Jika kita lihat argumentasi tentang realitas seperti halnya yang diusung oleh Bazin, mungkin akan segera terlintas kesan naif dalam memperjuangkan realitas tersebut. Pandangan Bazin akan realitas dalam film yang tidak lain adalah ideologi yang dipegangnya itu seperti yang layaknya pada tradisi teori film Realisme merupakan sesuatu hal yang mustahil untuk diperbincangkan.

 

Realitas adalah suatu masalah yang terlampau sulit dan kompleks. Apakah pandangan Bazin dan para teoritikus film realis tentang realitas tidak terkesan seperti terlalu menyederhanakan realitas? Realitas dalam konteks bagaimana yang dibicarakan oleh Bazin dan para teoritikus film realis.

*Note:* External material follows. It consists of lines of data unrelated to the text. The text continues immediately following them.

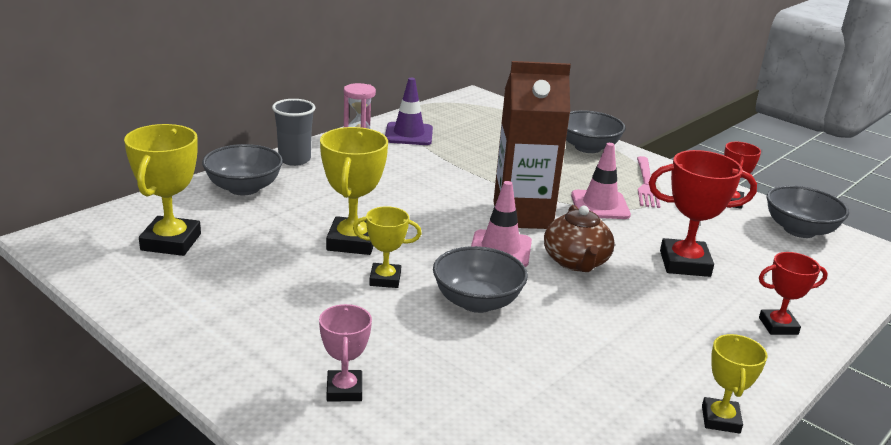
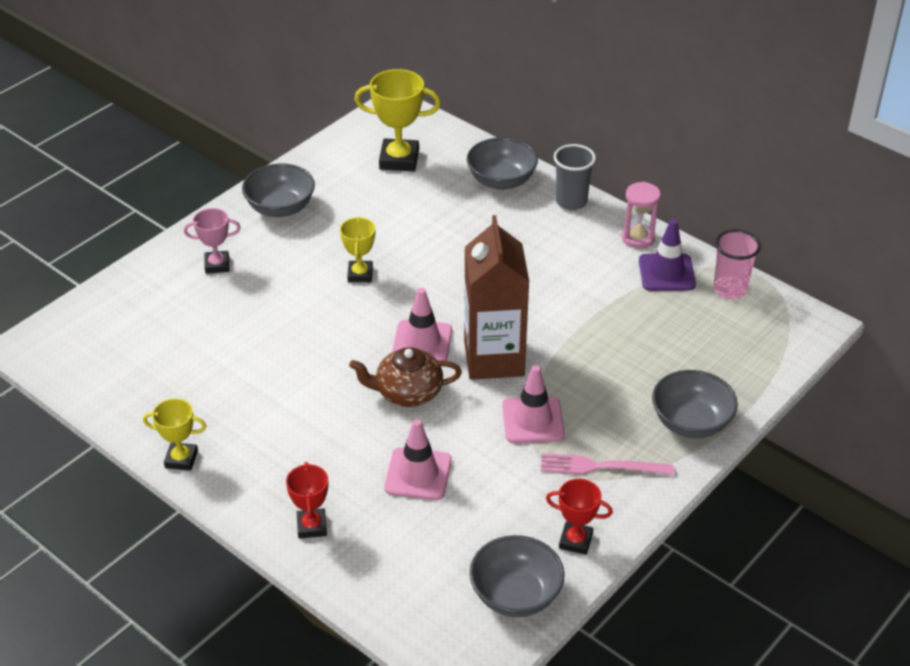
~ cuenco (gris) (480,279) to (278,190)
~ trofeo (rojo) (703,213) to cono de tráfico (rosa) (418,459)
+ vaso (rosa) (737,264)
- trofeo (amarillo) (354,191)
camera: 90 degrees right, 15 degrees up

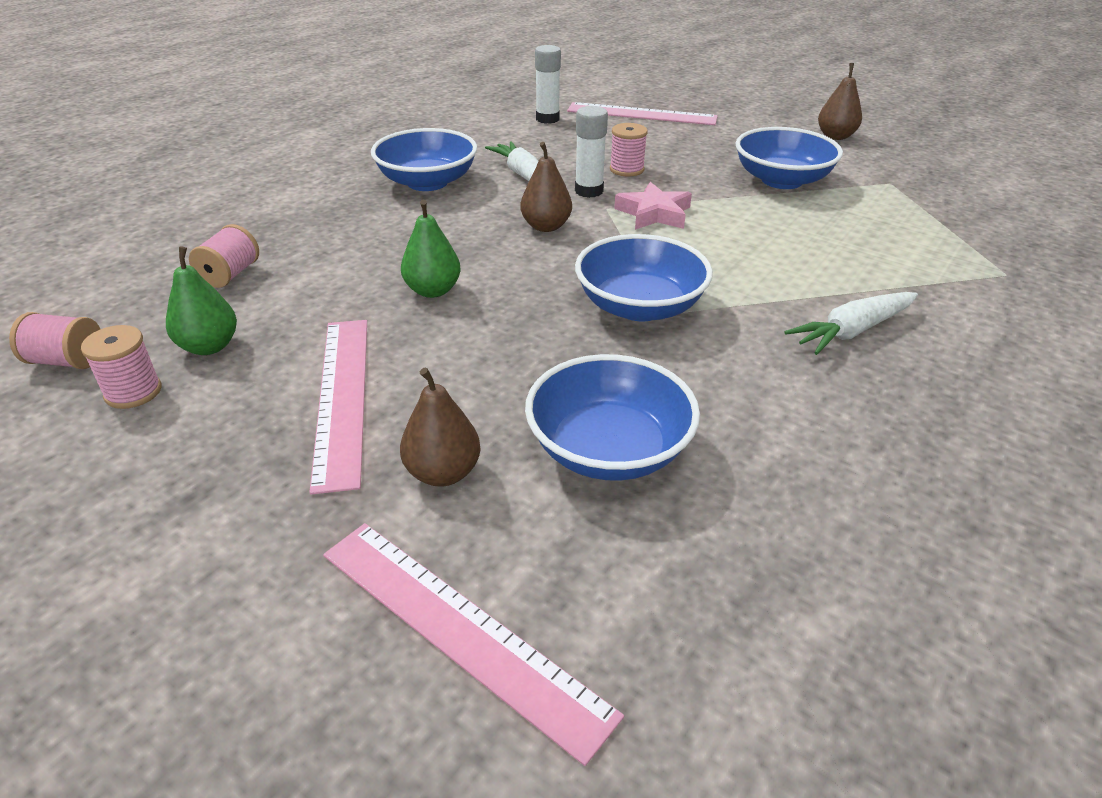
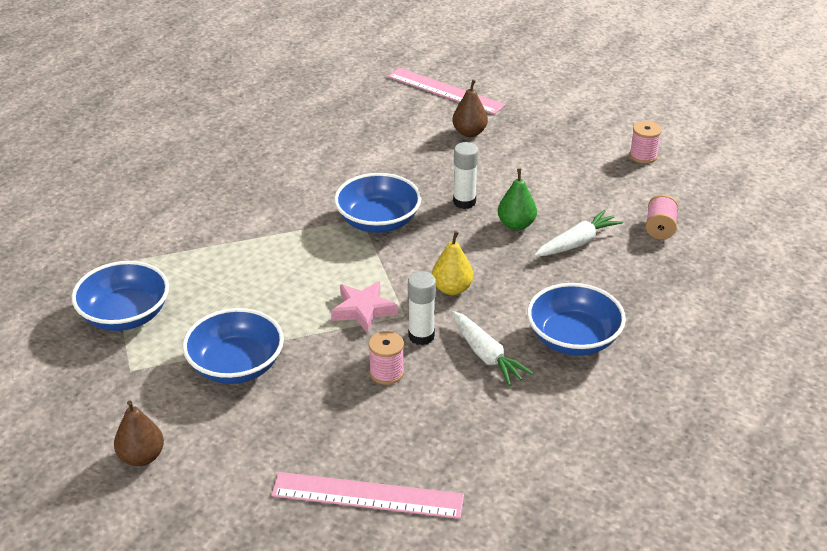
~ cuenco (azul) (612,417) to (120,296)
~ pera (marrón) (546,187) to pera (amarillo) (452,263)
~ barra de pegamento (blanco) (548,84) to (466,175)
~ zanahoria (blanco) (851,323) to (578,233)
- carrete (rosa) (54,340)
- pera (verde) (201,301)
- regla (rosa) (338,407)
camera: 175 degrees right, 0 degrees up

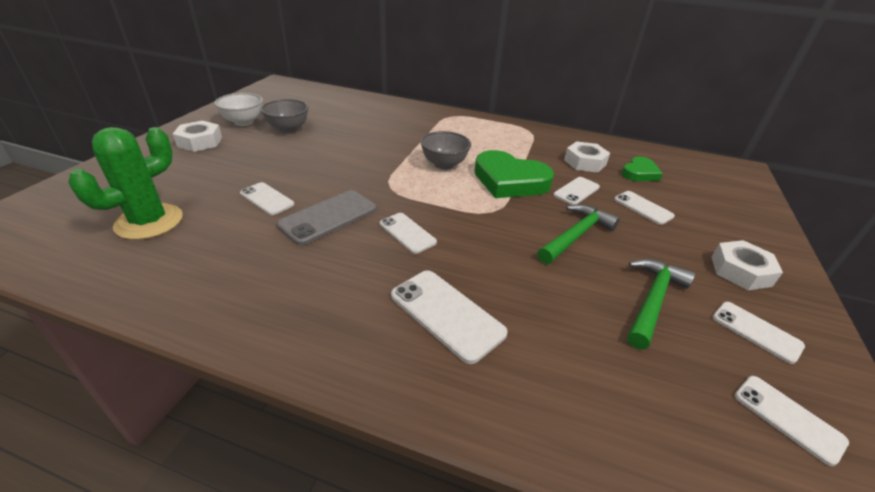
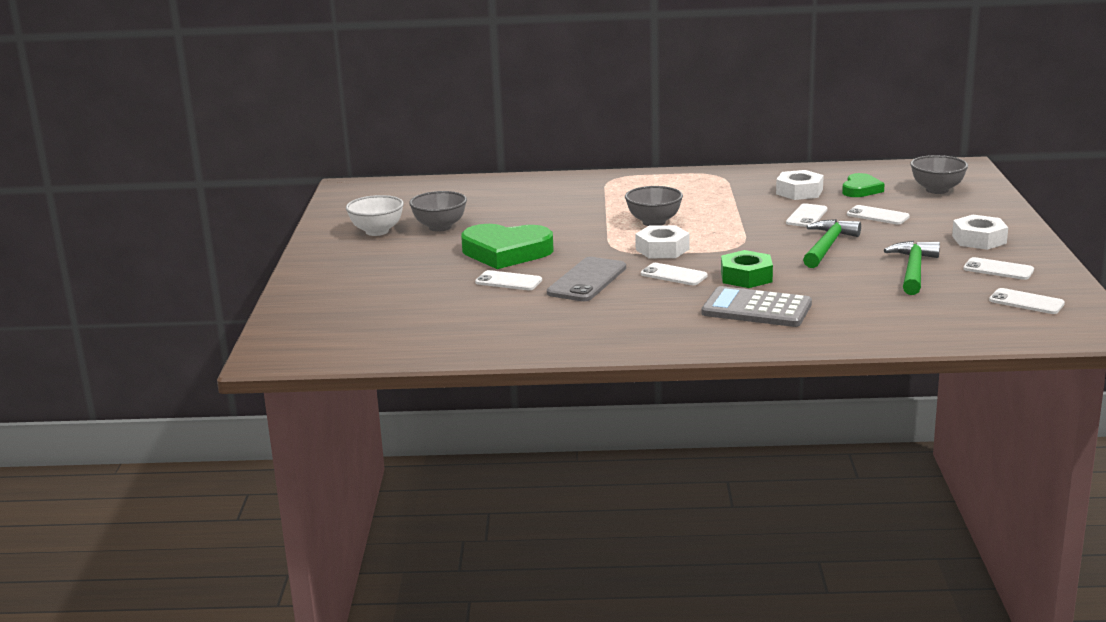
~ corazón (verde) (514,174) to (507,246)
~ tuerca (blanco) (197,136) to (662,241)
~ móvil (blanco) (449,317) to calculadora (gris) (756,306)
+ tuerca (verde) (747,269)
+ cuenco (gris) (939,174)
- cactus (verde) (125,183)
camera: 15 degrees left, 15 degrees down

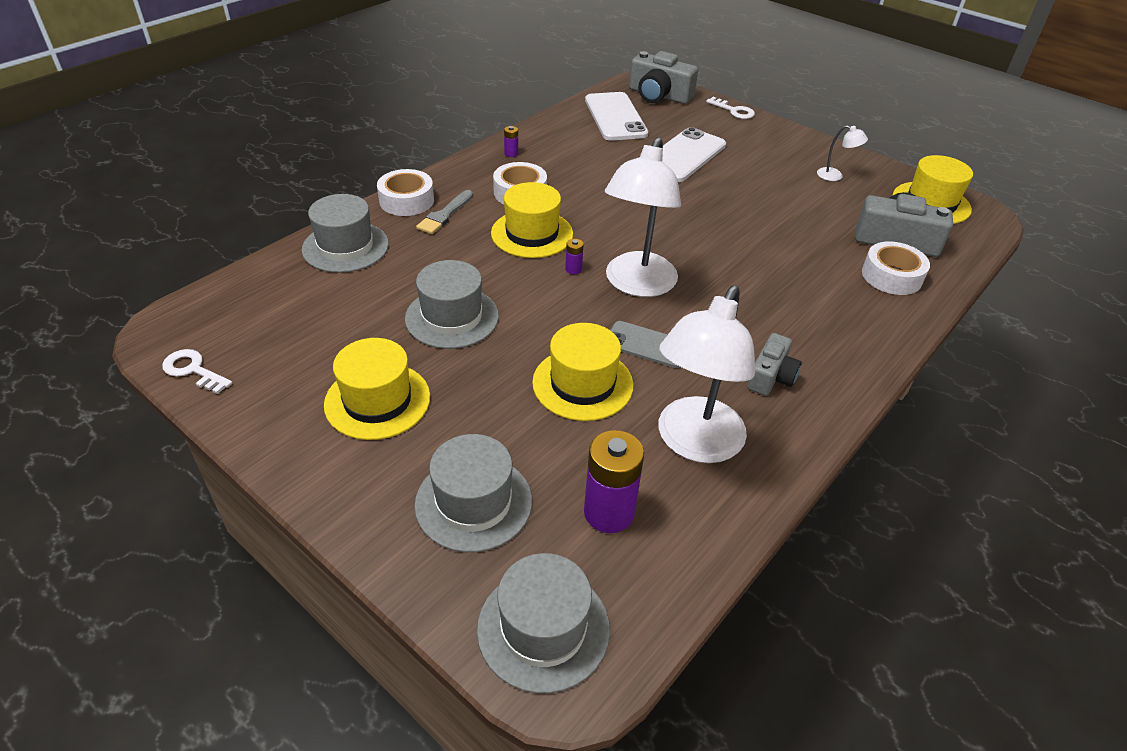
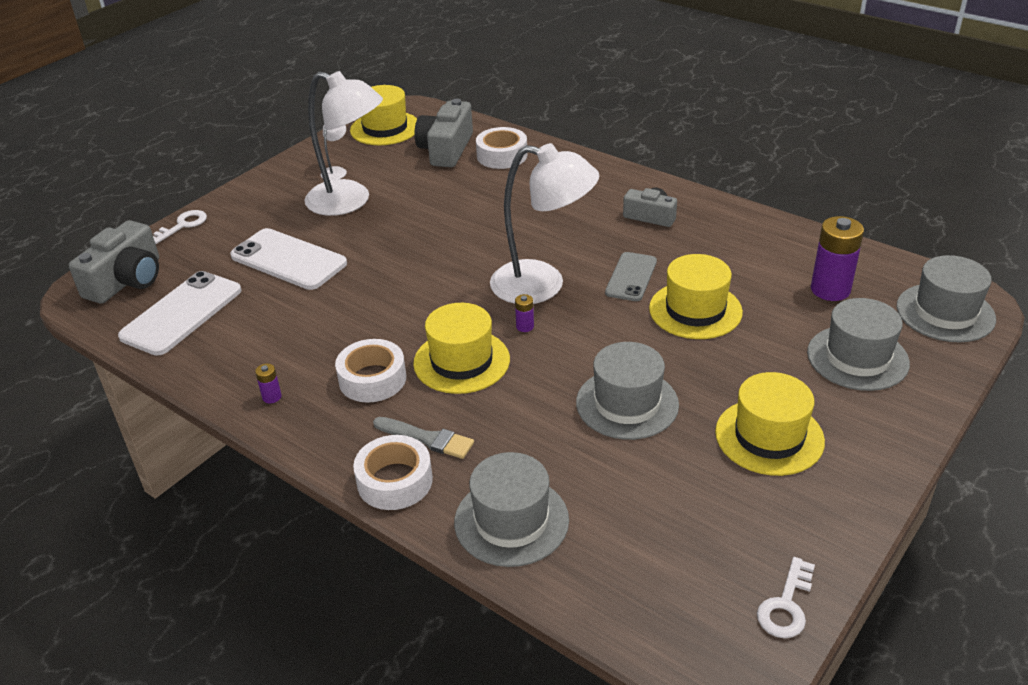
~ móvil (blanco) (616,116) = (179,313) 45 degrees counterclockwise
~ lámpara (blanco) (707,374) to (344,143)
camera: 90 degrees left, 5 degrees down

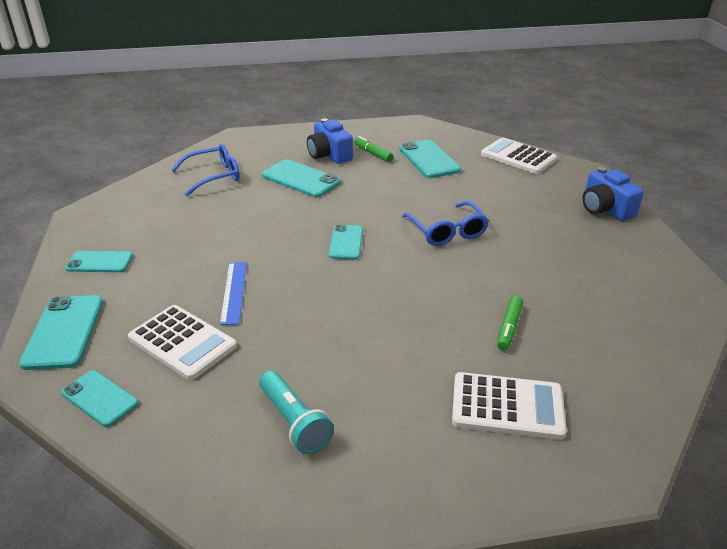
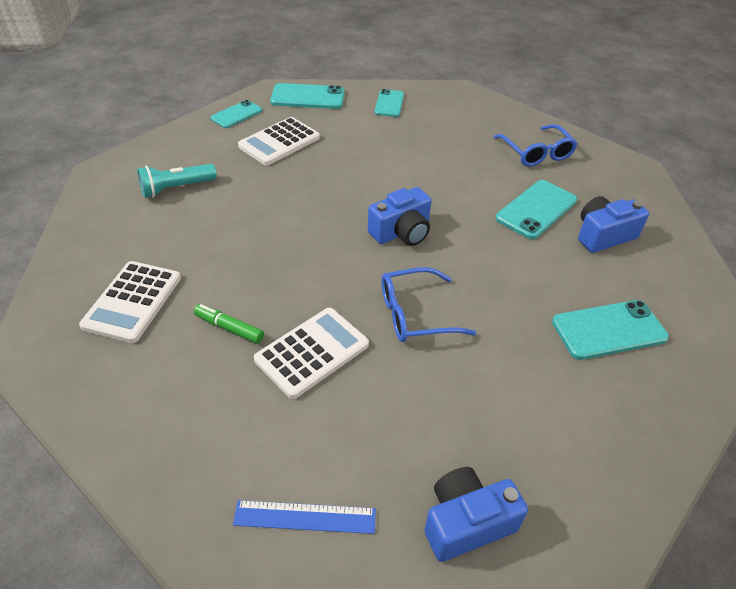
~ regla (azul) (233,293) to (304,517)
~ calculadora (blanco) (519,155) to (311,353)
~ móvil (turquesa) (346,242) to cámara (azul) (399,216)
- rotulador (verde) (373,149)
camera: 95 degrees right, 10 degrees up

Bukankah bila kita berbicara tentang realitas berarti harus memakai ukuran tertentu, yang berdasarkan pandangan Bazin tentang pengkhianatan kecil dari montage atas realitas yang tidak sesuai dengan kenyataan dari dunia yang diciptakan Tuhan memiliki tendensi yang universal sifatnya, sebab harus dirasakan oleh semua orang dan serealis mungkin.

 

Sampai disini realitas menjadi sesuatu yang mustahil karena problem subyek akan muncul sebagai yang merepresentasikan kenyataan (dunia) kembali. Tidakkah realitas universal tersebut menjadi hancur karena ia dibangun kembali dalam film yang pasti memiliki subyektifitasnya sendiri-sendiri. Sampai disini akan nampak betapa kontradiktifnya pandangan Bazin dalam membicarakan realitas. Sebab di satu sisi dibicarakan tentang perekaman dunia sebagai tujuan film melalui cara pandang ontologis, sementara saat merepresentasikan kembali media tersebut dibatasi oleh frame. Semua pemikiran tersebut walaupun memiliki nilai kontradiktif yang kuat, akan tetapi merupakan hasil dari ideologi yang dipegangnya sebagai konsep teori film Realisme.

 



[1] Matthews, Peter. Divining The Real. In Sight and Sound. August 1999

[2] Voltaire. Candide. Wordsworth: 1993.

[3] Ibid, Matthews

[4] Ibid, Matthews

[5] Bazin, Andre. The Evolution of The Language of Cinema. In Film Theory and Criticism. Edited by Gerald Mast & Marshall Cohen. New York: Oxford University Press. 1979.